The questions referred to in this release are as follows:
1. If the presidential primary election for president was today, would you vote for – [NAMES WERE ROTATED]
2. Which of the following best describes where your decision stands at this moment: I am completely decided on which candidate I will support, I have a strong preference right now but I am willing to consider other candidates, I have a slight preference among a group of candidates I like, or I am really undecided among a number of candidates?
3. Please tell me if your general impression of each of the following candidates is favorable or unfavorable, or if you don’t really have an opinion. [NAMES WERE ROTATED]
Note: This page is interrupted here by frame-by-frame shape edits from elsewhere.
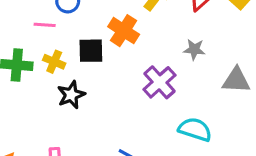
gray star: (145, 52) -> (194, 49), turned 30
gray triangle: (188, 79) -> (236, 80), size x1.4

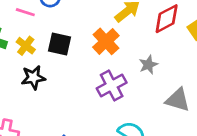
orange cross: (124, 31) -> (106, 41), moved
gray star: (194, 49) -> (148, 65), turned 30

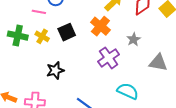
black square: (59, 44) -> (67, 32), turned -30
black star: (33, 78) -> (55, 70), moved

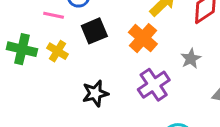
black square: (67, 32) -> (94, 31), moved
black star: (55, 70) -> (95, 93), moved

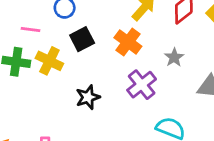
pink line: (54, 15) -> (31, 29), moved
yellow cross: (58, 51) -> (49, 61), size x1.4

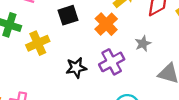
yellow cross: (49, 61) -> (38, 43), moved, turned 30
black star: (88, 97) -> (76, 68), moved

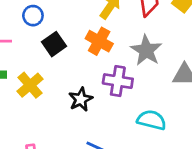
gray star: (143, 44) -> (146, 50), size x1.6
purple cross: (112, 62) -> (118, 81), turned -35

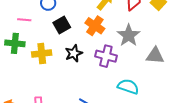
yellow cross: (30, 85) -> (42, 54), turned 30
black star: (81, 99) -> (74, 53), moved

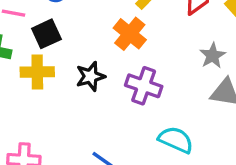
black square: (62, 25) -> (46, 34), moved
gray star: (129, 35) -> (213, 56), moved, size x0.7

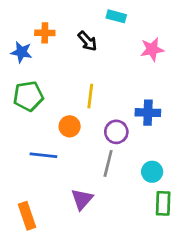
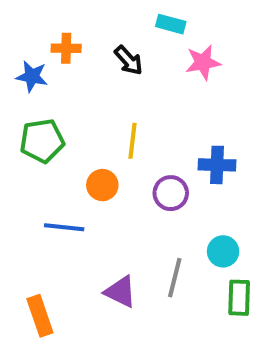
pink star: (152, 49) -> (203, 62), moved
gray line: (108, 163) -> (175, 278), moved
purple triangle: (82, 199) -> (120, 292), turned -45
[QUESTIONS 4 THROUGH 7 WERE ROTATED]
4. How good a job would Hillary Clinton do addressing the concerns of African-Americans – excellent, good, only fair, or poor?
5. How good a job would Bernie Sanders do addressing the concerns of African-Americans – excellent, good, only fair, or poor?
6. How good a job would Hillary Clinton do addressing the concerns of those who are struggling financially – excellent, good, only fair, or poor?
7. How good a job would Bernie Sanders do addressing the concerns of those who are struggling financially – excellent, good, only fair, or poor?
The Monmouth University Poll was sponsored and conducted by the Monmouth University Polling Institute from February 14 to 16, 2016 with a statewide random sample of 403 South Carolina voters drawn from a list of registered voters who participated in at least one South Carolina primary in 2012 or 2014, or in both the 2012 and 2014 general elections and indicate they will vote in the Democratic presidential primary in February 2016. This includes 264 contacted by a live interviewer on a landline telephone and 139 contacted by a live interviewer on a cell phone, in English. Monmouth is responsible for all aspects of the survey design, data weighting and analysis. Final sample is weighted for age and gender based on state registration list information on the pool of voters who participate in primary elections. Data collection support provided by Braun Research (field) and Aristotle (voter list and non-voter sample). For results based on the total sample, one can say with 95% confidence that the error attributable to sampling has a maximum margin of plus or minus 4.9 percentage points (unadjusted for sample design). Sampling error can be larger for sub-groups (see table below). In addition to sampling error, one should bear in mind that question wording and practical difficulties in conducting surveys can introduce error or bias into the findings of opinion polls.